| Fragmento |
——————————

Ocurrió hace unos días en el Foro Mundial de Davos, donde una de las atracciones fue un robot llamado Sofía. Según cuenta la diputada de Kiev Alona Shkrum, alguien invitó al androide al ‘stand’ ucraniano y ahí le preguntaron qué se podía hacer para acabar con la corrupción en esta ex república soviética. El software del robot colapsó y se quedó ‘colgado’. El Gobierno ucraniano, atenazado por una guerra congelada en el este, un nacionalismo que ya censura libros y una deuda difícil de domar, sigue intubado al respaldo occidental, tratando de no dar ningún chispazo como el del androide Sofía. El presidente Petro Poroshenko prometió al asumir el cargo un país limpio de corrupción y en paz.
El próximo mes de febrero se cumplen tres años de unos acuerdos de Minsk que sirvieron para frenar la sangría de la guerra pero que no han desembocado en una negociación. Kiev sigue sin controlar Donetsk y Lugansk, que tampoco han recibido el estatus especial prometido.
La guerra se ha convertido en una vía de escape para el Gobierno, que culpa a Rusia de sus males y prepara mano dura en el este. Mientras, la transparencia prometida vive horas bajas con unas autoridades acusadas de boicotear las instituciones creadas para combatir la corrupción. “Poroshenko cree que Washington y Bruselas le apoyarán haga lo que haga mientras dure la guerra contra las fuerzas respaldadas por Rusia en el este”, se lamentaba hace unos días el escritor y periodista Maxim Eristavi.

——————————

| Explora el material |
[1] En el fragmento sobre Ucrania, ¿qué le pasó al software del robot Sofía cuando le preguntaron cómo acabar con la corrupción?
[2] Escribe cómo sigue el fragmento sobre Ucrania y la corrupción a partir de su última frase.

| Datos recopilados |

——————————

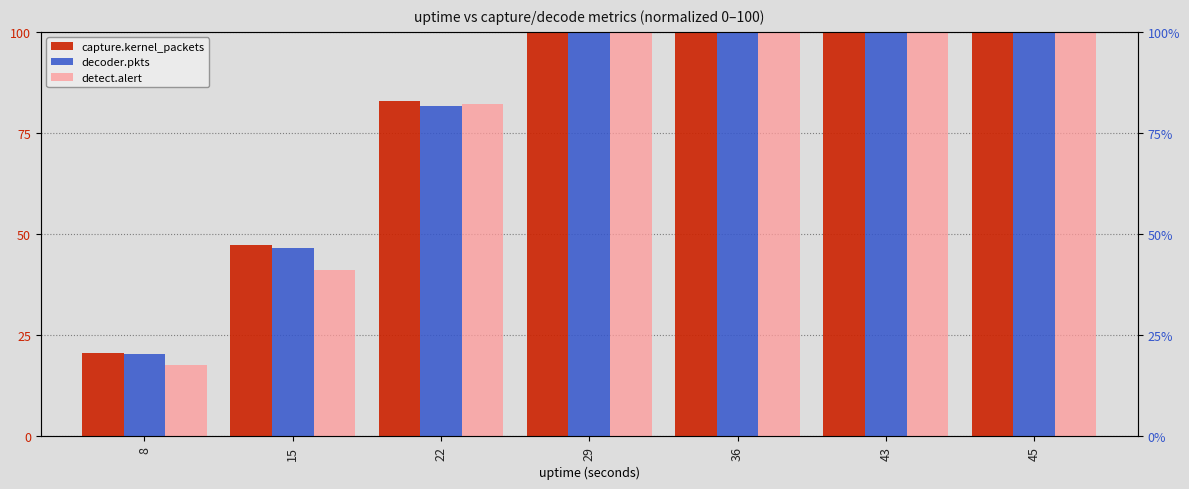

What is the greatest value displayed?

100.0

——————————

| Respuestas a continuación |
[1] Colapsó y se quedó colgado.

[2]
Rusia, “Estado agresor”
Mientras, el Parlamento ultima la ley para la reintegración de las regiones orientales de Donetsk y Lugansk a Ucrania, en la que declara la zona de conflicto como “territorios temporalmente ocupados” por grupos armados controlados por Rusia. Tras numerosas enmiendas, el documento, declara a Rusia como “Estado agresor”, y pone en manos del Ministerio de Defensa y del Ministerio del Interior la redacción de una hoja de ruta para recuperar esos territorios hasta lograr “la ausencia completa de militares rusos”. Establece la creación de un mando conjunto para “contrarrestar la agresión rusa”, todo ello sin mencionar los acuerdos de paz firmados en Minsk y equiparando implícitamente Crimea y Donbás. “Ucrania tiene que actualizar el marco legal que regula estos territorios temporalmente ocupados, que están administrados por Rusia y son fruto de una agresión rusa”, explica a EL MUNDO, Sergiy Kyslytsya, viceministro de Asuntos Exteriores de Ucrania.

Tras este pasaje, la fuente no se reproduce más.